#### DATA FOR REVIEW
--- START ---

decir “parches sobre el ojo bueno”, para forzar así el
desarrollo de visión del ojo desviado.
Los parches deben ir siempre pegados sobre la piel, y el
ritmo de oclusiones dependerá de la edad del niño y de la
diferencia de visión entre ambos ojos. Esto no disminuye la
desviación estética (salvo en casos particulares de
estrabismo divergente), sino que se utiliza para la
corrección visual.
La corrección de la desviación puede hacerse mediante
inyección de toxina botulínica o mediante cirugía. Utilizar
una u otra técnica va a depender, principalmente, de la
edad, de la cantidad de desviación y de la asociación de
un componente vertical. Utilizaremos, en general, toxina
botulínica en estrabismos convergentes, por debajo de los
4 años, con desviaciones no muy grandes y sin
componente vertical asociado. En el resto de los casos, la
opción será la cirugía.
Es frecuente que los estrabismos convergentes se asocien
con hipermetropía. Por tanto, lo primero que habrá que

--- END ---
--- START ---

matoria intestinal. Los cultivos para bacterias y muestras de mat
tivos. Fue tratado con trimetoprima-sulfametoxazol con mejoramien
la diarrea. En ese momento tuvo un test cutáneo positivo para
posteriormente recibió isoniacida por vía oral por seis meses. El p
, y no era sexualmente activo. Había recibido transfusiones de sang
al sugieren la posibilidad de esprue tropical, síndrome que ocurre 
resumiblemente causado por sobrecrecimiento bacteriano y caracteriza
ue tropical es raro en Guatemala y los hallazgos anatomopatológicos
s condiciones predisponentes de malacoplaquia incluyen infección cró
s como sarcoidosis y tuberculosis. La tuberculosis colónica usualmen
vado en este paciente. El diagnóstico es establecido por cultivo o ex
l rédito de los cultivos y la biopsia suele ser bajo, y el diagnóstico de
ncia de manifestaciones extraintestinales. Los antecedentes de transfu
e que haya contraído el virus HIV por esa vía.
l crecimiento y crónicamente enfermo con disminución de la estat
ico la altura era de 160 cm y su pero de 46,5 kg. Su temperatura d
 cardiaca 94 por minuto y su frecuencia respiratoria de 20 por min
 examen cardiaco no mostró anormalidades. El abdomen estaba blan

--- END ---

Above are the records; from them, give again exactly the lines from the one containing "un componente vertical." to the one containing "con hipermetropía. Por", both lines included, and nothing more.

#### RESULT OF THIS EXERCISE
un componente vertical. Utilizaremos, en general, toxina
botulínica en estrabismos convergentes, por debajo de los
4 años, con desviaciones no muy grandes y sin
componente vertical asociado. En el resto de los casos, la
opción será la cirugía.
Es frecuente que los estrabismos convergentes se asocien
con hipermetropía. Por tanto, lo primero que habrá que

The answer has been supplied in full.